→ Article
* Start *

[antlr-interest] Ambiguous tokens

Tue Apr 3 02:31:32 PDT 2007

I've just been pondering an ambiguity problem I've been having in 
the lexer I'm working on, and an idea occurred to me.  How 
feasible would it be to add support for specifically ambiguous 
lexer tokens to ANTLR?

What I mean by that is when there are several top-level lexer 
rules that could match a given bit of text equally well, rather 
than choosing one of them and going with that, it would be helpful 
to generate a token for *all* the types.

For example, the snippet "34" could be either a Decimal or a 
HexByte, and "D2" could be a HexByte or an Identifier.  The lexer 
can't really tell; the parser needs to decide based on surrounding 
context.

* End *

→ Stated exercise 1
Rewrite everything from "What I mean" down to "for *all* the types." in the post on ambiguous tokens, putting "scanner" in place of "lexer".

→ Records

* Start *

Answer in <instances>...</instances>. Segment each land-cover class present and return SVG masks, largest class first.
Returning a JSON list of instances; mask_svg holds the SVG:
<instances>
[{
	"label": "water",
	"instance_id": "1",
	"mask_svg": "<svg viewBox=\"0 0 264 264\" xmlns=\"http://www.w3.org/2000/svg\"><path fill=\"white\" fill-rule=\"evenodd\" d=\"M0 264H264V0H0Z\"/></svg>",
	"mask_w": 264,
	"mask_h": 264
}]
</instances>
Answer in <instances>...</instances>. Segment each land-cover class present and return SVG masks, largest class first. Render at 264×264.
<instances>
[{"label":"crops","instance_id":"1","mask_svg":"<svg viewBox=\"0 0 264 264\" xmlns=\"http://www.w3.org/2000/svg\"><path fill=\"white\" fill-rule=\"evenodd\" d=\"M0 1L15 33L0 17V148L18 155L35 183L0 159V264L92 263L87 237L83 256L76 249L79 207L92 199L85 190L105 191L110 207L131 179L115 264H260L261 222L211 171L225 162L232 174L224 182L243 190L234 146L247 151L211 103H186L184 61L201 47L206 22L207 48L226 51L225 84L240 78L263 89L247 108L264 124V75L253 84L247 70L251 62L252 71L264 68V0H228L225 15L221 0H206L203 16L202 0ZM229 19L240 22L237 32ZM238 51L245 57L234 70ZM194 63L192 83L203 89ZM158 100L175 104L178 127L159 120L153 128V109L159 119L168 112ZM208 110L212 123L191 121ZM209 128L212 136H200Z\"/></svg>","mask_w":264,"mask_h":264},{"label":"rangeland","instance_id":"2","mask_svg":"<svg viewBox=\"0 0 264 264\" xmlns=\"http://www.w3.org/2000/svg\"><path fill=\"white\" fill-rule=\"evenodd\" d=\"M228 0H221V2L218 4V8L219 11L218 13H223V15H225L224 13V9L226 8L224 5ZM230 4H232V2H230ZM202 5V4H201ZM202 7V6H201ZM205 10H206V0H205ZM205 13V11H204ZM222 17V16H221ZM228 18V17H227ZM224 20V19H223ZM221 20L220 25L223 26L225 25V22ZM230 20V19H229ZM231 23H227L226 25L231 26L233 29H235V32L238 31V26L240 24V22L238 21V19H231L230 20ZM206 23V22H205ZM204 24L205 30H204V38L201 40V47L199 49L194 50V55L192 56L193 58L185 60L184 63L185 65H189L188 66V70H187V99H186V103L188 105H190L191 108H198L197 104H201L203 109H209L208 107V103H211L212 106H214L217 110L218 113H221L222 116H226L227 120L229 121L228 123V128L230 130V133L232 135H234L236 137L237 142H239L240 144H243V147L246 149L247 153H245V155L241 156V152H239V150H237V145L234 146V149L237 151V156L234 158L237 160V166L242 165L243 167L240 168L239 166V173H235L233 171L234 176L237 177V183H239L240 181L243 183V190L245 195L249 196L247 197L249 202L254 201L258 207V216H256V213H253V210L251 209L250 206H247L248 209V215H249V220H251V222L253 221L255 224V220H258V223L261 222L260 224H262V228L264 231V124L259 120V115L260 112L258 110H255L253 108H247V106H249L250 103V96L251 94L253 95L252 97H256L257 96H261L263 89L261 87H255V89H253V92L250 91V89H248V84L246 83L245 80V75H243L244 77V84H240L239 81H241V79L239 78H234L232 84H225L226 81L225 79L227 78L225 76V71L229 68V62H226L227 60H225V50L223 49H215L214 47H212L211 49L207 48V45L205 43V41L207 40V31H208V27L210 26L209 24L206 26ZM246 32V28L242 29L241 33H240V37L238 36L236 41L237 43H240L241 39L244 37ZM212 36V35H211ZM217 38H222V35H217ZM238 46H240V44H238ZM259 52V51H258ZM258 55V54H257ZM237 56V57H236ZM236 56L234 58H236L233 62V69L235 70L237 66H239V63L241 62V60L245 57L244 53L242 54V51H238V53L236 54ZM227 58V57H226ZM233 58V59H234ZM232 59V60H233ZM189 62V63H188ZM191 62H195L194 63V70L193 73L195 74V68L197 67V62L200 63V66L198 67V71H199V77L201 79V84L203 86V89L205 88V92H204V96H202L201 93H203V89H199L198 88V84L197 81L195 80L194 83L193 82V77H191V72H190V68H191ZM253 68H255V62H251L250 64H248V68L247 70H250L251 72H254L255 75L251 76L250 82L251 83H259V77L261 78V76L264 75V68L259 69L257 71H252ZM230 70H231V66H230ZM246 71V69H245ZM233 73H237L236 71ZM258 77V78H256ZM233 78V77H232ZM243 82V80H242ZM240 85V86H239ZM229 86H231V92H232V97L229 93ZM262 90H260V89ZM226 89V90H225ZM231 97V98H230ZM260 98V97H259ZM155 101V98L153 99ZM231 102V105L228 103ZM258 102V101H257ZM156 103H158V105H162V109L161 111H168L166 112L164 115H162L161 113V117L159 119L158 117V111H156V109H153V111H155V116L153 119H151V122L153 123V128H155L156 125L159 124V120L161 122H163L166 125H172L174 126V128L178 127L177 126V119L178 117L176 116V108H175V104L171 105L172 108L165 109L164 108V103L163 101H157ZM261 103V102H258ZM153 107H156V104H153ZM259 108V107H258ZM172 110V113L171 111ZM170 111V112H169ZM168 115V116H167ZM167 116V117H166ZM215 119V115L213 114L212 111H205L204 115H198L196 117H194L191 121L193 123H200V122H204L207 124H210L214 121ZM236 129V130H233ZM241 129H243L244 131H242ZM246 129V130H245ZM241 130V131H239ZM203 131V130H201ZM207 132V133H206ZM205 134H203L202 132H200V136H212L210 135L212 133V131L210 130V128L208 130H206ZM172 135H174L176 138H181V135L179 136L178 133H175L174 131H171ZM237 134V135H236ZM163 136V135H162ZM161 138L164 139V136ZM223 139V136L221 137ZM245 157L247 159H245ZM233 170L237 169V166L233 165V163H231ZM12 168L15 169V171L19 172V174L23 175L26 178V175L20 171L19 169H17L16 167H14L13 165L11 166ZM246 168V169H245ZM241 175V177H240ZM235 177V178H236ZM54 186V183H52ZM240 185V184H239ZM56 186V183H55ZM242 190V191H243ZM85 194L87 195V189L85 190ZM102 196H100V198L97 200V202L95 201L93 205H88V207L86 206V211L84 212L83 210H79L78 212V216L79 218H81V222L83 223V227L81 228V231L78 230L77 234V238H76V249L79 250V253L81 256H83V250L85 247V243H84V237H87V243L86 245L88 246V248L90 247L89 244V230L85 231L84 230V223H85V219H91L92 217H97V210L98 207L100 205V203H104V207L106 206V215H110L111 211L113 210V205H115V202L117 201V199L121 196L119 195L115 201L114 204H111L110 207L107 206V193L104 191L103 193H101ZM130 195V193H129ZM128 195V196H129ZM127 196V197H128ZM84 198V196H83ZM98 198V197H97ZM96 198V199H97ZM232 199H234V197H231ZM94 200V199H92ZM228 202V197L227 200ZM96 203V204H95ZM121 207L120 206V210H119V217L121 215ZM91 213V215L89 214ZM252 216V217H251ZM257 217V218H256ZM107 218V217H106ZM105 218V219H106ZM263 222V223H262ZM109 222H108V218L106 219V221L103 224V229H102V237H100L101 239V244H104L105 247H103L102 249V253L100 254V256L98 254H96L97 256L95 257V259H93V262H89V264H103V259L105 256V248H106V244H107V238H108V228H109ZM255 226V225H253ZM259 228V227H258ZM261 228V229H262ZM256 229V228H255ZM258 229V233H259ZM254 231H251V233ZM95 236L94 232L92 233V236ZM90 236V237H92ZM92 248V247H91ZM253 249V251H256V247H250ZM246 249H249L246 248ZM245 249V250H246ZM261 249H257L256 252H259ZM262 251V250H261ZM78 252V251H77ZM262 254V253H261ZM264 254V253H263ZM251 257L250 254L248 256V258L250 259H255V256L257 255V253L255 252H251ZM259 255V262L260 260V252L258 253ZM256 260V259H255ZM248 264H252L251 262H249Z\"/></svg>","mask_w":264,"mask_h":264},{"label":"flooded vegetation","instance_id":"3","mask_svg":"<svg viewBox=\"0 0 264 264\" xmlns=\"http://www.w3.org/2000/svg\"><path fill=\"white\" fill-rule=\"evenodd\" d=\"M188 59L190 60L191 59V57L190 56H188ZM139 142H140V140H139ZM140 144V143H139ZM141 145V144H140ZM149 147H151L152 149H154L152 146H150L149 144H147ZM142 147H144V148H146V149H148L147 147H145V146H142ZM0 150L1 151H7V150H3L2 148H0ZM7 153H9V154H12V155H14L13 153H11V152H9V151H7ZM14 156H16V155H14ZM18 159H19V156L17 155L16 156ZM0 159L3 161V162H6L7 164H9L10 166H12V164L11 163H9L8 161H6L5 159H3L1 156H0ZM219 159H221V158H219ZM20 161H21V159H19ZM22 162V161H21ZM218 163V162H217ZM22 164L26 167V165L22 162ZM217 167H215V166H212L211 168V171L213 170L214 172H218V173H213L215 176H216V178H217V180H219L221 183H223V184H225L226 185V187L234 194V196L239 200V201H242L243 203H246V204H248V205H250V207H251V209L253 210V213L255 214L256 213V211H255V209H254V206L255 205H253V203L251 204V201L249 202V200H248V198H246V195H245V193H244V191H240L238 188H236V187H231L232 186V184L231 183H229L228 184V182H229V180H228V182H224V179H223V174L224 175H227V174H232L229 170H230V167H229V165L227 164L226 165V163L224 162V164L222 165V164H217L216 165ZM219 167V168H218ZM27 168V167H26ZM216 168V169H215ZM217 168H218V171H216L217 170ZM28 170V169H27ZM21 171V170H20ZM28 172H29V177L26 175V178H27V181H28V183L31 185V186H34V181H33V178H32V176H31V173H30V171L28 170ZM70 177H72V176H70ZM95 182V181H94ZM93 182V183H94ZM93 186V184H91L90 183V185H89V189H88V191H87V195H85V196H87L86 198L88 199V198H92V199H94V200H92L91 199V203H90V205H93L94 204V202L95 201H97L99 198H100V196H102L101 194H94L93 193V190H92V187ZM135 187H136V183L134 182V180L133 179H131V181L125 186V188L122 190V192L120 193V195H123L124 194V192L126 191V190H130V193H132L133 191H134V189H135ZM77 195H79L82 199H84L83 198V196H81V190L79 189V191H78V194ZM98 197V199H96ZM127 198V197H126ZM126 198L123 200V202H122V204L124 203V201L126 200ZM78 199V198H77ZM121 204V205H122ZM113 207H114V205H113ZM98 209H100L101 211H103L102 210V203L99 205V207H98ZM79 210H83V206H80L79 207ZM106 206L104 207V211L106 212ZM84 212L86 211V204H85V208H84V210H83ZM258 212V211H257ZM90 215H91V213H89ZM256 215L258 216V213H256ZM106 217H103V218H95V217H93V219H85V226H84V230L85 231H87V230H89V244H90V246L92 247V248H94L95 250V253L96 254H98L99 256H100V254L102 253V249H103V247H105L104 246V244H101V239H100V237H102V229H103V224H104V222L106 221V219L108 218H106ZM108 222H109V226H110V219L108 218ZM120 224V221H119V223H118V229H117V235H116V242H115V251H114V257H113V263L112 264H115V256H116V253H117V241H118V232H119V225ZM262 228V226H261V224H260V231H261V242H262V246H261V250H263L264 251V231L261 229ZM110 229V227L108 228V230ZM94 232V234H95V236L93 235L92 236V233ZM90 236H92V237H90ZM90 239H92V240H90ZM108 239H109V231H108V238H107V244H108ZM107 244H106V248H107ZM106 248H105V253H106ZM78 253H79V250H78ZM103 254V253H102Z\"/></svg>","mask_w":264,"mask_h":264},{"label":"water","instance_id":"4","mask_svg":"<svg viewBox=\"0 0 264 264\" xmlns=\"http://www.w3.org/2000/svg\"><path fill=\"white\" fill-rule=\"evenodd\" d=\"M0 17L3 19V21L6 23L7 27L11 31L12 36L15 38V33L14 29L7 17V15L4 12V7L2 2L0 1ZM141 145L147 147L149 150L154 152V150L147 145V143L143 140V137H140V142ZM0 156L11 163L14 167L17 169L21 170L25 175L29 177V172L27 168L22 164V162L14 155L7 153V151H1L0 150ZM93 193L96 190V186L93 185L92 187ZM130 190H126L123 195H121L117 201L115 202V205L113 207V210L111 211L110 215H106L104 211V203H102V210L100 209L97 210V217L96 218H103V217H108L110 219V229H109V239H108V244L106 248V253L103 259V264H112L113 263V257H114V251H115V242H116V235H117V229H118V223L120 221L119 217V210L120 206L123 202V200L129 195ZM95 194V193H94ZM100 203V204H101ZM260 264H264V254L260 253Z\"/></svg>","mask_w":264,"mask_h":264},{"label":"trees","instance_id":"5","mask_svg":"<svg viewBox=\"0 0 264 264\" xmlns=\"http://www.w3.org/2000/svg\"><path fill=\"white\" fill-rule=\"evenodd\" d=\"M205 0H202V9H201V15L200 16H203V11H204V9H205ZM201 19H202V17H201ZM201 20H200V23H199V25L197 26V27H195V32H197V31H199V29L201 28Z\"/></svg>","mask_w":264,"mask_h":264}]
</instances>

* End *

→ Stated exercise 2
Gather every line of the records that contains the string "Segment".

→ Exercise response 1
What I mean by that is when there are several top-level scanner 
rules that could match a given bit of text equally well, rather 
than choosing one of them and going with that, it would be helpful 
to generate a token for *all* the types.

→ Exercise response 2
Answer in <instances>...</instances>. Segment each land-cover class present and return SVG masks, largest class first.
Answer in <instances>...</instances>. Segment each land-cover class present and return SVG masks, largest class first. Render at 264×264.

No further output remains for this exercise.